Use any and a generator expression:
any(x in nums for x in str1)
Below is a demonstration:
>>> str1 = 'Wazzup1'
>>> nums = '1234567890'
>>> any(x in nums for x in str1)
True
>>>
Note that the above is for when you have a custom set of numbers to test for. However, if you are just looking for digits, then a cleaner approach would be to use str.isdigit:
>>> str1 = 'Wazzup1'
>>> any(x.isdigit() for x in str1)
True
>>>
Use the any function, which returns a Boolean which is true iff at least one of the elements in the iterable is true.
string = 'Wazzup1'
result = any(c.isdigit() for c in string)
print(result) # True
As most Python programmers will tell you, the most concise way to do this is using:
any(x in nums for x in str1)
However, if you're new to Python or need a better grasp of the basics of string manipulation, then you should learn how to do this using more fundamental tools.
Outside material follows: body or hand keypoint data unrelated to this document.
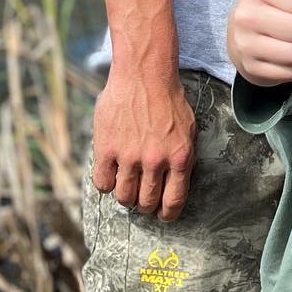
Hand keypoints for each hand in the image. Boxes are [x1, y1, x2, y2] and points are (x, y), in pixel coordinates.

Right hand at [92, 62, 197, 220]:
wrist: (144, 75)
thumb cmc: (169, 101)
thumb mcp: (189, 130)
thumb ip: (183, 159)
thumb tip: (177, 186)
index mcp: (179, 157)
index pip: (174, 201)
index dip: (168, 214)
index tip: (163, 215)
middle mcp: (155, 161)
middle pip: (147, 203)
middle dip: (146, 205)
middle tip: (143, 198)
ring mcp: (130, 156)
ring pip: (124, 197)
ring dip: (126, 195)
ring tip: (127, 185)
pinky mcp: (107, 149)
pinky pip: (103, 183)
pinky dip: (106, 183)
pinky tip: (112, 172)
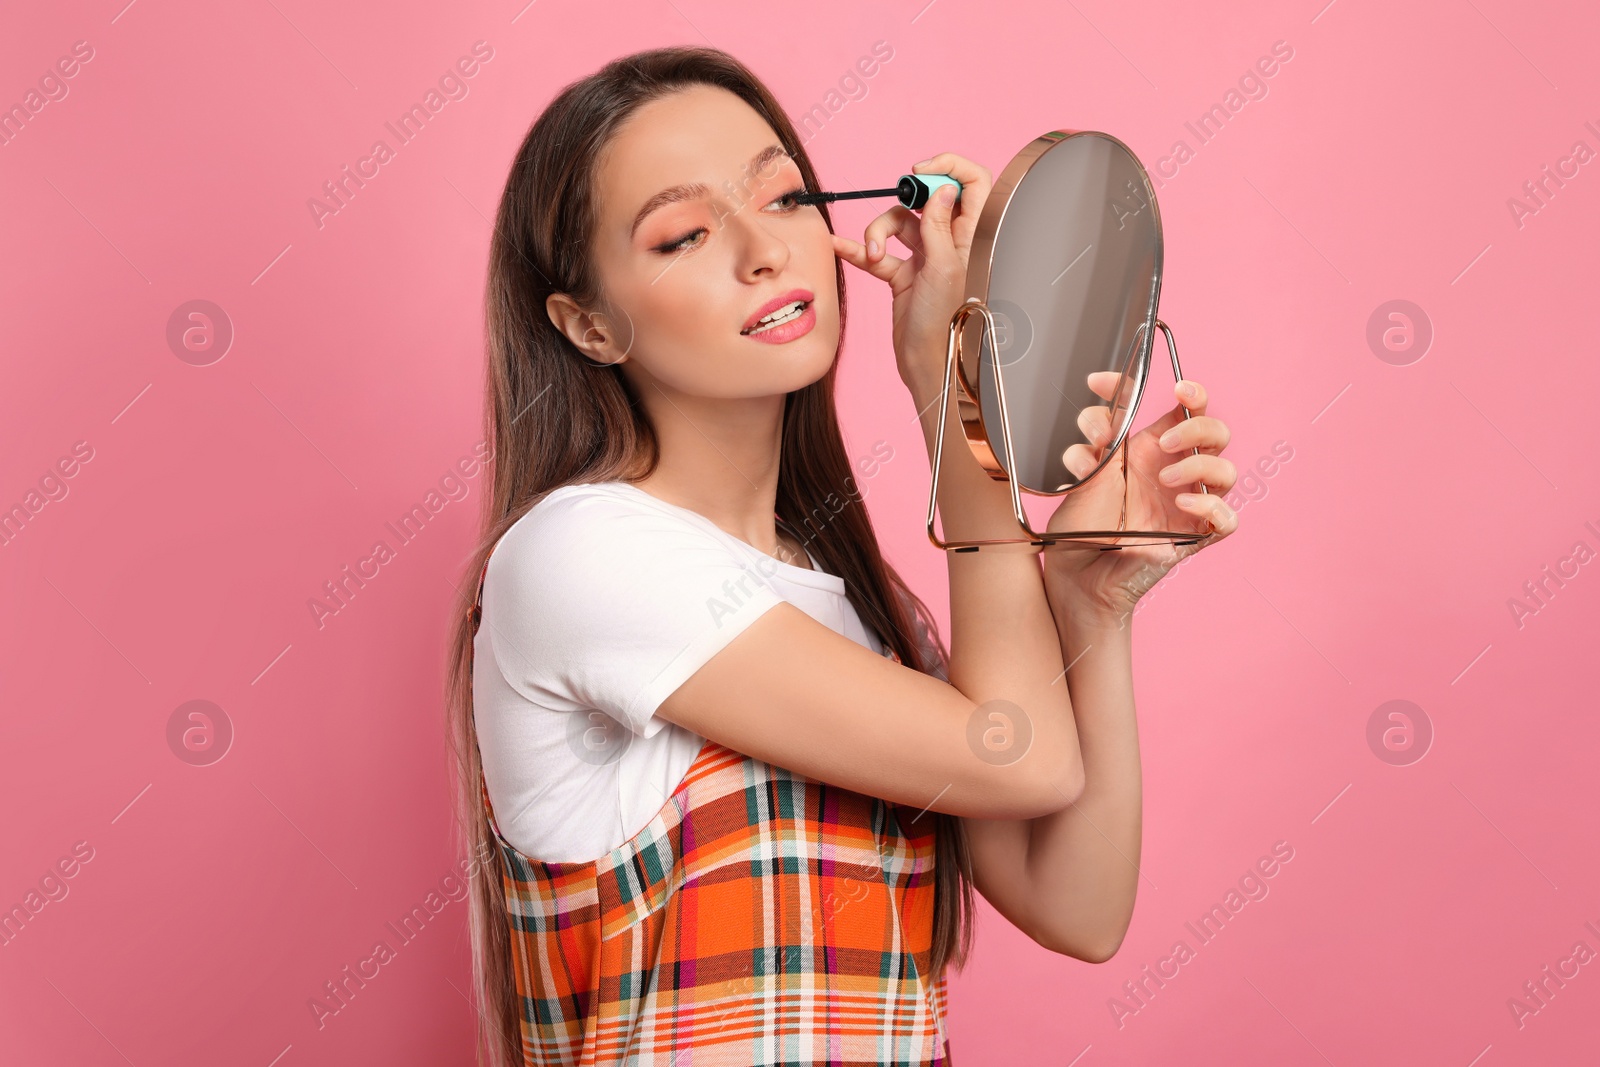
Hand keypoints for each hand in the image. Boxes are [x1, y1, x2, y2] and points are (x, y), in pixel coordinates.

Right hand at [830, 153, 992, 394]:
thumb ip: (940, 226)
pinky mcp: (902, 273)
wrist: (923, 361)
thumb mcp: (942, 268)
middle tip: (894, 213)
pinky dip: (858, 249)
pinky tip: (839, 246)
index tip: (919, 172)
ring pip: (897, 223)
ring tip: (873, 255)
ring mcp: (924, 256)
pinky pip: (877, 252)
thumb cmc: (942, 322)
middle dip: (902, 203)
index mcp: (969, 235)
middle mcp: (949, 241)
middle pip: (925, 199)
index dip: (948, 168)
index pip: (971, 182)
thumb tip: (943, 188)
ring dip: (878, 232)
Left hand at [1043, 375, 1239, 621]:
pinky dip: (1212, 508)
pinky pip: (1227, 519)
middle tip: (1162, 441)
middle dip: (1196, 425)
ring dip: (1199, 467)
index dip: (1178, 389)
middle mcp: (1175, 472)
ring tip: (1165, 480)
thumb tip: (1103, 414)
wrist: (1076, 572)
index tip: (1142, 390)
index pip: (1185, 407)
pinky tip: (1183, 506)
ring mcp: (1188, 505)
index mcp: (1152, 450)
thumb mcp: (1084, 473)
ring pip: (1227, 473)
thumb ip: (1096, 438)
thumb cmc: (1081, 524)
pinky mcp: (1195, 538)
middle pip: (1216, 432)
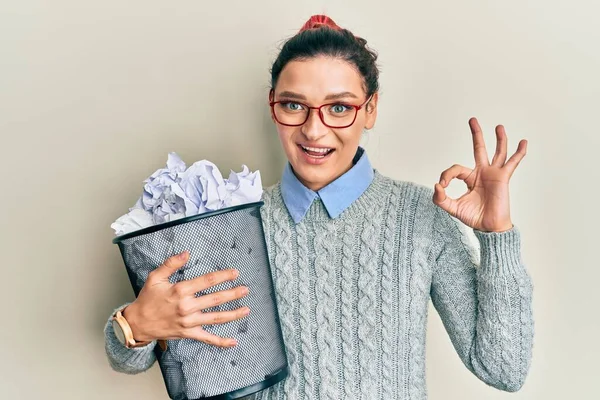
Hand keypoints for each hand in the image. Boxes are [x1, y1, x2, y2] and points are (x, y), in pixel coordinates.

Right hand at [123, 251, 249, 347]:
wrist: (138, 323)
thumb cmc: (147, 299)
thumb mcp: (155, 277)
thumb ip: (171, 264)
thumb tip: (186, 253)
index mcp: (180, 291)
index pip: (207, 281)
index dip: (223, 276)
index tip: (235, 273)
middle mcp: (187, 307)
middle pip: (216, 299)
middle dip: (233, 294)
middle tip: (245, 289)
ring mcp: (189, 322)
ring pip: (216, 318)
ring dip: (233, 314)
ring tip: (246, 309)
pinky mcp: (188, 333)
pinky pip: (207, 339)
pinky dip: (221, 342)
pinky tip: (233, 342)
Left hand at [432, 117, 527, 232]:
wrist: (488, 227)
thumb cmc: (473, 217)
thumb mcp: (452, 207)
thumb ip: (441, 198)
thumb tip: (436, 185)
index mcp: (470, 178)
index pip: (455, 169)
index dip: (446, 175)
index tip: (441, 185)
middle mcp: (482, 173)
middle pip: (479, 149)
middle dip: (476, 134)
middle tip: (472, 120)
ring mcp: (493, 174)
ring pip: (498, 152)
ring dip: (499, 139)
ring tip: (498, 127)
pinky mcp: (503, 177)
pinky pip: (512, 162)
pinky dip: (519, 153)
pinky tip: (524, 142)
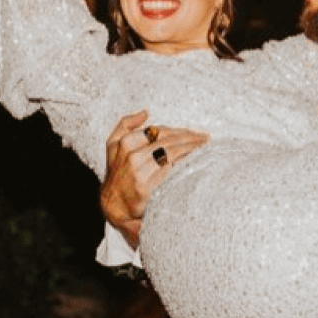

You can access the individual elements of a string, list, tuple, or any other iterable in Python using square brackets around an index. The characters of a string are indexed starting from 0 (e.g. "hello"[0] gives "h").
Using a for loop, the solution is easier to understand for a Python newbie than the above-mentioned any solution:
result = False
for i in range(len(str1)):
if str1[i] in nums:
result = True
A Python for loop can also iterate directly over the elements of the string:
result = False
for x in str1:
if x in nums:
result = True
In the first code snippet in this post, the expression x in nums for x in str1 uses Python's list comprehension feature. This goes through every element x of str1 and finds the result of x in nums. any(x in nums for x in str1) returns True if (and only if) at least one of these results is True (meaning a numerical digit is in str1). This is much like the second for loop example given in this post, and many Python programmers choose this option because it is concise and still understandable by other Python programmers.
You can use any() and string.digits to check whether the string contain a digit:
import string
if any(x in string.digits for x in str1):
pass
You could also use a regular expression:
>>> str1 = 'Wazzup1'
>>> import re
>>> bool(re.search(r'\d', str1))
True
Note: there might be a difference in how c.isdigit(), c in nums, int(c) and \d define what is a digit due to locale or Unicode.